When Dakota Johnson was a mere 16 years old, in 2006, she was asked by the Hollywood Foreign Press Association to be a Miss Golden Globe. Anyone who’s watched the annual awards ceremony will recall these young, glittering figures. They gracefully hand out statuettes to winners, smiling and gliding across the stage before they disappear behind a curtain. Johnson’s mother, Melanie Griffith, had been a Miss Golden Globe, in 1975. So it was like the passing of a baton, in a way. An honor, no sweat. Until Johnson, now 23, had to tell Harrison Ford that he was in the shot.
“It was so scary,” says Johnson. Why would I ever go up to Harrison Ford and say, ‘You can’t stand there; you have to stand behind this line.’ His nose was sticking into the side of the camera. I was afraid to touch his elbow because he was holding a drink. I was freaking out. He didn’t give a f- – – at all. It was an existential crisis for me.”

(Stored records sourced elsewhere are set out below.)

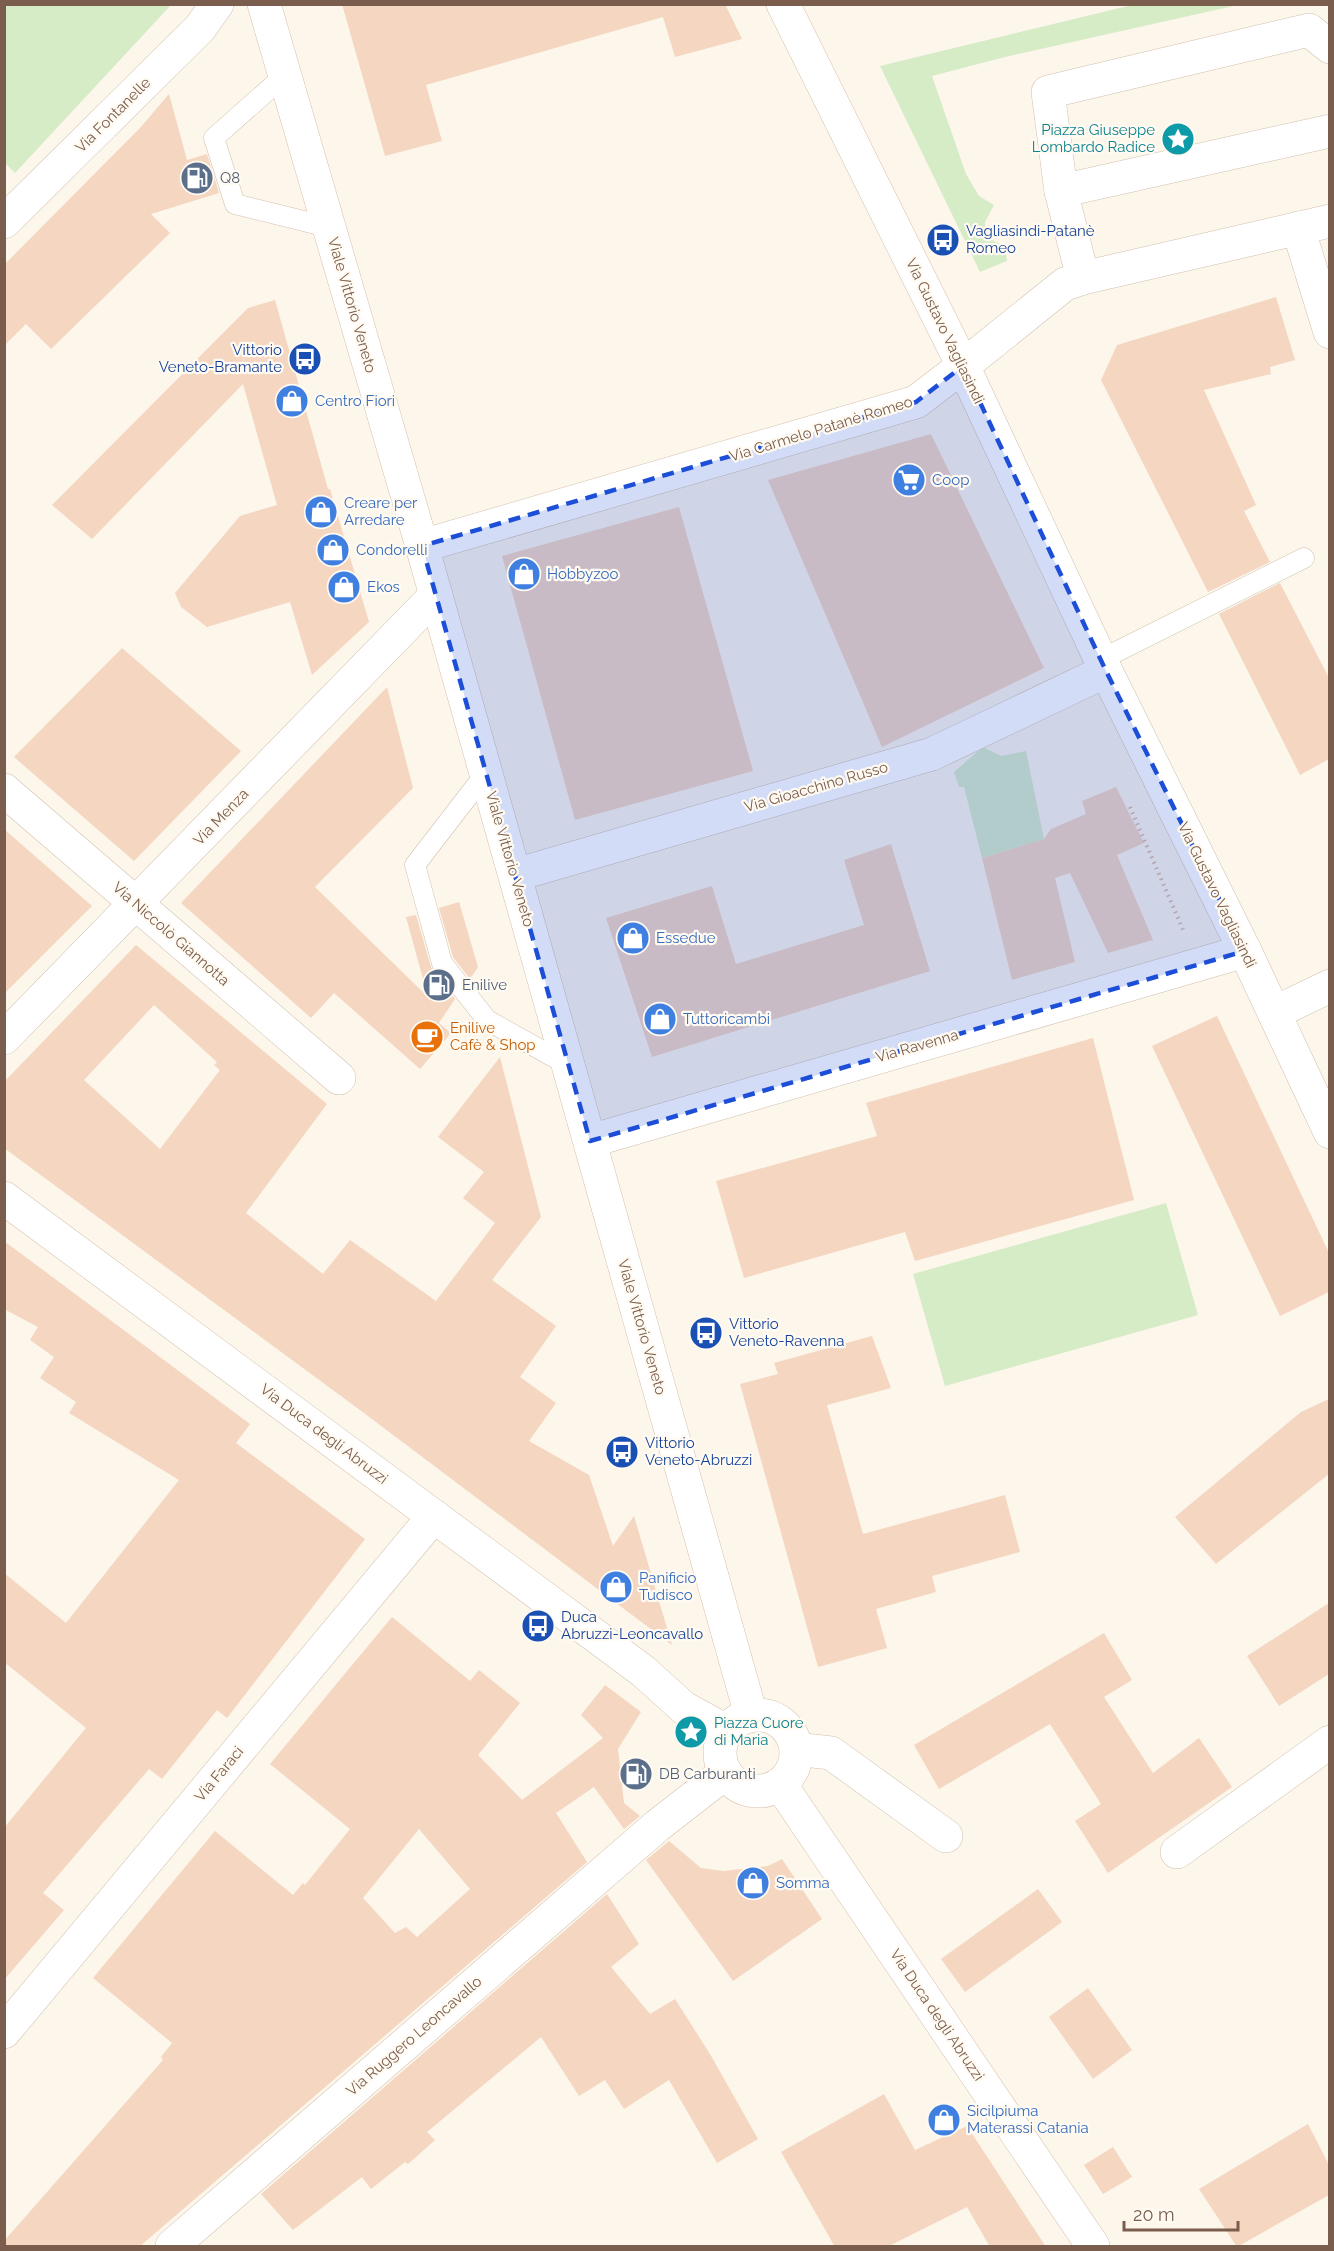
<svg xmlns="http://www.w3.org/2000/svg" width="1334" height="2251" font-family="Raleway,sans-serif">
<rect width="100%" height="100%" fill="#fdf6eb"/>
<!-- green -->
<g fill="#d6ecc7">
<path d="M4 5H171L15 173 5 163Z"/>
<path d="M1132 5H1238L1005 57 932 76 966 174 979 196 994 205 985 222V237L1005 246 1007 261 980 272 880 66Z"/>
<path d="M983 747 1001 756 1026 751 1044 839 982 858 964 787H959L954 772Z"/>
<path d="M1166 1203 1198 1315 945 1386 913 1274Z"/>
</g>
<!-- building -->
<g fill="#f4d6c1" fill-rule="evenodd">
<path d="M342 4H725L742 39 675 57 663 17 426 85 442 141 385 156Z"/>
<path d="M169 94 187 160 207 154 219 193 151 214 170 233 51 349 26 324 4 346V265L140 128Z"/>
<path d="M1276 297 1295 360 1270 367 1271 374 1204 390 1256 505 1244 511 1270 562 1208 592 1101 380 1117 345Z"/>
<path d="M275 300 328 489H330L369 622 312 675 290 602 207 627 181 607 175 593 240 516 277 505 243 384 92 539 52 505 248 308Z"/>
<path d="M931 434 1044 668 882 747 768 480Z"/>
<path d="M679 507 753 771 575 820 502 556Z"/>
<path d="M1280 583 1329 678V759L1300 775 1219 614Z"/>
<path d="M122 648 241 751 134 861 14 757Z"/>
<path d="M387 687 413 788 315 887 428 997 406 917 416 915 431 967 455 999 439 1023 451 1033 420 1069 334 993 311 1018 181 903Z"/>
<path d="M1116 787 1144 843 1117 855 1153 940 1108 953 1070 873 1055 878 1075 962 1012 980 982 858 1044 839 1051 829 1086 814 1082 801Z"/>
<path d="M4 829 92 906 4 994Z"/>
<path d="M891 844 930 971 652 1057 606 918 712 886 736 964 864 925 844 860Z"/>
<path d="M459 902 478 967 470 979 453 957 439 908Z"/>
<path d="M136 945 327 1104 246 1213 323 1274 350 1240 436 1301 495 1223 463 1198 484 1172 438 1137 500 1057 541 1217 492 1280 556 1326 520 1377 556 1403 529 1441 589 1475 613 1546 634 1516 672 1645 360 1410 4 1148V1082ZM154 1005 217 1062 214 1065 220 1070 160 1149 84 1080Z"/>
<path d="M1217 1016 1329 1253V1292L1280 1316 1152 1046Z"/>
<path d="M1093 1038 1134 1200 915 1261 905 1232 744 1278 716 1181 877 1136 866 1103Z"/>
<path d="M4 1241 250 1424 236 1443 365 1539 227 1718 217 1710 162 1779 149 1769 43 1893 64 1910 4 1980V1828L86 1728 4 1662V1573L66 1623 179 1480 69 1413 76 1402 40 1378 54 1357 30 1340 38 1327 4 1309Z"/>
<path d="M872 1336 891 1388 827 1405 863 1534 1005 1495 1020 1552 932 1576 936 1592 876 1609 887 1648 818 1667 740 1384 778 1374 774 1363Z"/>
<path d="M1329 1399V1474L1216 1564 1175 1517 1301 1412Z"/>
<path d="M1329 1603V1674L1279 1706 1247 1656Z"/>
<path d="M392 1617 470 1681 479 1670 520 1703 478 1755 522 1800 603 1738 581 1715 605 1685 641 1712 618 1749 624 1803 640 1816 624 1829 594 1787 556 1813 587 1862 139 2247H4V2241L163 2060 161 2057 172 2043 93 1978 215 1831 293 1895 303 1883 305 1885 350 1829 270 1764ZM419 1829 470 1889 417 1937 406 1927 395 1933 363 1898Z"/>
<path d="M1104 1633 1132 1680 1104 1697 1153 1773 1199 1738 1232 1787 1108 1873 1075 1821 1101 1804 1050 1724 939 1789 914 1745Z"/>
<path d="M669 1841 701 1868 723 1871 768 1866 782 1859 822 1919 733 1981 646 1860Z"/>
<path d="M1038 1889 1062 1922 965 1992 941 1959Z"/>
<path d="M607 1894 639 1944 611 1967 650 2014 675 1999 710 2054 758 2139 717 2163 669 2080 624 2109 605 2080 579 2096 541 2037 427 2132 435 2140 408 2164 405 2162 371 2189 362 2177 293 2230 261 2194Z"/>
<path d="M1088 1988 1132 2050 1093 2079 1049 2017Z"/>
<path d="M884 2094 915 2150 967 2126 1046 2247H990L967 2207 887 2247H835L781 2152Z"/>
<path d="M1308 2124 1329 2165V2195L1237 2247 1199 2189Z"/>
<path d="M1113 2147 1132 2177 1103 2194 1084 2165Z"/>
</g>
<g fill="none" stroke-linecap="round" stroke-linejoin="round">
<defs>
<g id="service">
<path d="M285 75 214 138 235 204 328 227"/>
<path d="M1100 660 1304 558"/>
<path d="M486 773 415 865 442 963 487 1020 568 1065"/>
</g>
<g id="minor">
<path d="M1061 191 1330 131"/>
<path d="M1330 221 1083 278 1065 284 963 366 1106 671 1245 951 1330 1132"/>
<path d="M4 222 200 28 217 4"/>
<path d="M1298 228 1330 332"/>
<path d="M1083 278 1061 191 1048 92 1309 30 1330 47"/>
<path d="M4 790 339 1078"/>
<path d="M515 875 932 754 1106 671"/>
<path d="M1274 1013 1330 986"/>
<path d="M4 1038 436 595"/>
<path d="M590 1141 1245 951"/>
<path d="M796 1749 831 1753 946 1836"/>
<path d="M1177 1852 1330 1742"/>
<path d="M4 2032 434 1516"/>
<path d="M172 2246 657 1826 725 1773"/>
</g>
<g id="secondary">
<path d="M264 4 422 546 751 1715"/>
<path d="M422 546 916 402 963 366 783 4"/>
<path d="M4 1198 643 1671 684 1708 726 1731"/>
<circle cx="758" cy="1753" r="38"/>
<path d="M780 1784 1093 2246"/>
</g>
</defs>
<!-- service casing -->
<use href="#service" stroke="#d1bfaf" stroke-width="21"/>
<!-- minor casing -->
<use href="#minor" stroke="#d1bfaf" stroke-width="34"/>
<!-- secondary casing -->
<use href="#secondary" stroke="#d6c1ae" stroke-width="34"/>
<!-- path -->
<path stroke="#dab9a3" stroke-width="4" stroke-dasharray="1.5 4.5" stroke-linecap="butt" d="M1130 807 1184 932"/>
<!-- service -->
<use href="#service" stroke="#fff" stroke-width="20"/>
<!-- minor -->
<use href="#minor" stroke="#fff" stroke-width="33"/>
<!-- secondary -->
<use href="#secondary" stroke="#fff" stroke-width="33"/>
</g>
<!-- marked area -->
<path fill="#1d4ed8" fill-opacity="0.2" stroke="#1d4ed8" stroke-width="4.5" stroke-dasharray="12 8" stroke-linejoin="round" d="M963 366 1106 671 1245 951 590 1141 422 546 916 402Z"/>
<!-- icons -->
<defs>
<symbol id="sight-disc" viewBox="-11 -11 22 22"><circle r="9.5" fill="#0f9aa8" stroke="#fffaf2"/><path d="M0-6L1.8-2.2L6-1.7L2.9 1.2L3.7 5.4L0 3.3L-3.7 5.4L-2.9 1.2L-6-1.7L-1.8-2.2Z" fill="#fff"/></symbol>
<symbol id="fuel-disc" viewBox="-11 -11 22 22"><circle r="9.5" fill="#5c6f8a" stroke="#fffaf2"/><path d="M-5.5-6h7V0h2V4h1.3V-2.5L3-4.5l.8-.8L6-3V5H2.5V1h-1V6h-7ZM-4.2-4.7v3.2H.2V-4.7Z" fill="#fff"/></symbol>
<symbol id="bus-disc" viewBox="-11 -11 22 22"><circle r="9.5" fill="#1a4fb4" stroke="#fffaf2"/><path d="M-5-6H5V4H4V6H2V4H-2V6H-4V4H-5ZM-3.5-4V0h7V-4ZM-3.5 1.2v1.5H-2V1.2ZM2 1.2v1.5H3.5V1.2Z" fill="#fff"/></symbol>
<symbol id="shop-disc" viewBox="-11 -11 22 22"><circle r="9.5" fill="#3f7fe0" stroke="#fffaf2"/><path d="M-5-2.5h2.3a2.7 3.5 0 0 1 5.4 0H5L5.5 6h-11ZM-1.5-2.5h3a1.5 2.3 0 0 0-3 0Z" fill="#fff"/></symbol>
<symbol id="supermarket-disc" viewBox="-11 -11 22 22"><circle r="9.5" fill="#3f7fe0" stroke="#fffaf2"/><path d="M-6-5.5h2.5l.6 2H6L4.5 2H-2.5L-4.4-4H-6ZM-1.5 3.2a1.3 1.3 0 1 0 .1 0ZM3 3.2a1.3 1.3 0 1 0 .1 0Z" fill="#fff"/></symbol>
<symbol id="cafe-disc" viewBox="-11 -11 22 22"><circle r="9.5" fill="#e8710a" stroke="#fffaf2"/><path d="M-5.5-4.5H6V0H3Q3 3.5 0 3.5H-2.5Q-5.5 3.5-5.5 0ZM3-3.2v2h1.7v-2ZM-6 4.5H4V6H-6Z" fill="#fff"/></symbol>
</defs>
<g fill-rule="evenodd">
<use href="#sight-disc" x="1159" y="120" width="38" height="38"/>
<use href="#fuel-disc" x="178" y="159" width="38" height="38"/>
<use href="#bus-disc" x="924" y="221" width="38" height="38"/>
<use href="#bus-disc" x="286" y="340" width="38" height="38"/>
<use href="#shop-disc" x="273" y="382" width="38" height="38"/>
<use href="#supermarket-disc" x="890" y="461" width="38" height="38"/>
<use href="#shop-disc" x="302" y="493" width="38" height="38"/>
<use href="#shop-disc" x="314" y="531" width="38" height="38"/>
<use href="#shop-disc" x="505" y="555" width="38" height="38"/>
<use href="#shop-disc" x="325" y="568" width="38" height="38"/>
<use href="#shop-disc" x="614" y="919" width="38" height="38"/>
<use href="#fuel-disc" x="420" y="966" width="38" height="38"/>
<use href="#shop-disc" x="641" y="1000" width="38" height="38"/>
<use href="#cafe-disc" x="408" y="1018" width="38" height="38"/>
<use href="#bus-disc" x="687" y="1314" width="38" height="38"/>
<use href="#bus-disc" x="603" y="1433" width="38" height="38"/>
<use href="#shop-disc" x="597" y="1568" width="38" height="38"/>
<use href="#bus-disc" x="519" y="1607" width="38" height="38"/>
<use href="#sight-disc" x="672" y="1713" width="38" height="38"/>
<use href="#fuel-disc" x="617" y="1755" width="38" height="38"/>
<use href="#shop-disc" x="734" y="1864" width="38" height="38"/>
<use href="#shop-disc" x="925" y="2101" width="38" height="38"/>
</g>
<g text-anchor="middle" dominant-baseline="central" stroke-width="4.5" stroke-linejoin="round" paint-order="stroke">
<!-- street labels -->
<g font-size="15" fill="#7a5d4c" stroke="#fffaf2">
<text transform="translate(113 115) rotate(-45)">Via Fontanelle</text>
<text transform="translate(352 305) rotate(74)">Viale Vittorio Veneto</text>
<text transform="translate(945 331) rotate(64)">Via Gustavo Vagliasindi</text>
<text transform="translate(821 429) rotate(-17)">Via Carmelo Patanè Romeo</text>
<text transform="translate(816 787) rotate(-16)">Via Gioacchino Russo</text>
<text transform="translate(221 817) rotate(-46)">Via Menza</text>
<text transform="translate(510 859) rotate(74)">Viale Vittorio Veneto</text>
<text transform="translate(1217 895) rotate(64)">Via Gustavo Vagliasindi</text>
<text transform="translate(171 934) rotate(41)">Via Niccolò Giannotta</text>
<text transform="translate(917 1046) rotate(-16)">Via Ravenna</text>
<text transform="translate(642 1327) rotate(74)">Viale Vittorio Veneto</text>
<text transform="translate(324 1434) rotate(37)">Via Duca degli Abruzzi</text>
<text transform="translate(219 1774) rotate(-50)">Via Faraci</text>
<text transform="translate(937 2015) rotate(56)">Via Duca degli Abruzzi</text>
<text transform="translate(414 2036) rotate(-41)">Via Ruggero Leoncavallo</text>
</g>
<!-- culture labels -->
<g font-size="15" fill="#0d838f" stroke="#fffaf2" text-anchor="end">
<text x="1155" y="130">Piazza Giuseppe<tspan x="1155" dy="17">Lombardo Radice</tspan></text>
<text x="714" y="1723" text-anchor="start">Piazza Cuore<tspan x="714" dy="17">di Maria</tspan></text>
</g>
<!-- service labels -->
<g font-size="15" fill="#4e5e75" stroke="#fffaf2" text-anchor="start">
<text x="220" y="178">Q8</text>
<text x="462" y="985">Enilive</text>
<text x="659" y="1774">DB Carburanti</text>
</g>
<!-- transit labels -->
<g font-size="15" fill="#164399" stroke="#fffaf2" text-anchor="start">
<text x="966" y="231">Vagliasindi-Patanè<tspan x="966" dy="17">Romeo</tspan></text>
<text x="282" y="350" text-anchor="end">Vittorio<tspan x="282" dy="17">Veneto-Bramante</tspan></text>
<text x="729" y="1324">Vittorio<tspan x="729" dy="17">Veneto-Ravenna</tspan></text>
<text x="645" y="1443">Vittorio<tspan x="645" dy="17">Veneto-Abruzzi</tspan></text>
<text x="561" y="1617">Duca<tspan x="561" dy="17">Abruzzi-Leoncavallo</tspan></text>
</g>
<!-- shop labels -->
<g font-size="15" fill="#366cbe" stroke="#fffaf2" text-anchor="start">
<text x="315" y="401">Centro Fiori</text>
<text x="932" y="480">Coop</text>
<text x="344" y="503">Creare per<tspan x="344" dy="17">Arredare</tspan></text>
<text x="356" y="550">Condorelli</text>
<text x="547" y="574">Hobbyzoo</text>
<text x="367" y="587">Ekos</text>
<text x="656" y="938">Essedue</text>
<text x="683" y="1019">Tuttoricambi</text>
<text x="639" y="1578">Panificio<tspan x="639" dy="17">Tudisco</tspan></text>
<text x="776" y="1883">Somma</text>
<text x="967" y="2111">Sicilpiuma<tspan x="967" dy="17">Materassi Catania</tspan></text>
</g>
<!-- food labels -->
<g font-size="15" fill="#c56008" stroke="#fffaf2" text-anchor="start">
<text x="450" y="1028">Enilive<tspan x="450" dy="17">Cafè &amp; Shop</tspan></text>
</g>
</g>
<!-- border -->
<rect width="1334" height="2251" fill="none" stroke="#7a5d4c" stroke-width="12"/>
<!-- scale -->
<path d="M1124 2221v9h114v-9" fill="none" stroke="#7a5d4c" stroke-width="3"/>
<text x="1133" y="2221" font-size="18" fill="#7a5d4c" stroke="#fffaf2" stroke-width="4.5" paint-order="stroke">20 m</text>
</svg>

All these years later, Johnson is starring in her own sitcom, Fox’s “Ben and Kate,” the touching and funny story of a single mother (Johnson), who has to raise two “children” — her daughter, Maddie, and her older brother, Ben (Nat Faxon), the kind of bumbling misfit who complicates every situation he’s in. One recent episode found Ben making a mess of Kate’s admission that she used a false address to keep Maddie in a better school district. Even though things were heading south, Ben managed to smooth things over with the principal. There’s a freshness to the writing that makes this show one of the surprises of the fall season. It has already received a full-season pickup from Fox.
“It’s awesome,” says Johnson, who’s on set, staving off a cold with a lunchtime bowl of soup from a nearby Ralph’s supermarket. “It’s a big relief. The show’s funny and sweet, and I have an amazing cast.”
Playing the straight woman to Faxon’s Ben requires her to keep it together during their banter. It’s not always possible.
“When we’re doing a lot of improving, it’s sometimes weird to rein it in,” she says. “We’re really good at playing off each other. And I can tell what’s coming.”
Johnson has experience dealing with the antics of siblings (she has older brothers and younger brothers and sisters), but playing a mom threw her for a loop.
“It makes me feel old. It’s nice to get home at the end of the day and not have a kid,” she says. “I was even mentally prepared for playing a mom. This is the kind of thing where I get to have a really different sort of relationship with my kid. The characters are friends. That’s so different from what you see on TV. It’s usually the mom yelling at the kid and the kid’s getting into trouble.”
The kid, Maggie Elizabeth Jones, knocks her out, though. “She’s an incredibly smart child. The minute they call action, she’s working,” she says. “It’s really cool to watch her grow physically and become more comfortable, worrying if something she does or says looks stupid. I will help her as much as I can to not have that feeling.”
Johnson’s dad, Don, starred in two long-running series, “Miami Vice” on NBC and “Nash Bridges” on CBS, but did not offer advice on handling the workload.
“There’s no advice anybody can give you at all. It’s really personal to each actor,” she says. “It’s insane. While people are watching one episode, we’re filming five more episodes. There are a few bits that were filmed the day before the show came on the air. It’s an insanely physically taxing job.”
Johnson is looking forward to Kate getting a little wild as the season progresses and she confirms that the she will have a boyfriend, played by Geoff Stults. “He comes on in Episode 5. He’s Will, the hunky neighbor,” she says.
While Kate’s social life is looking up, Johnson is acclimating herself to the grind of successful TV series. When she has her upcoming Christmas break, she says she will be calling the friends that remember her and saying, “I’m so sorry I didn’t call you back for 5 months.”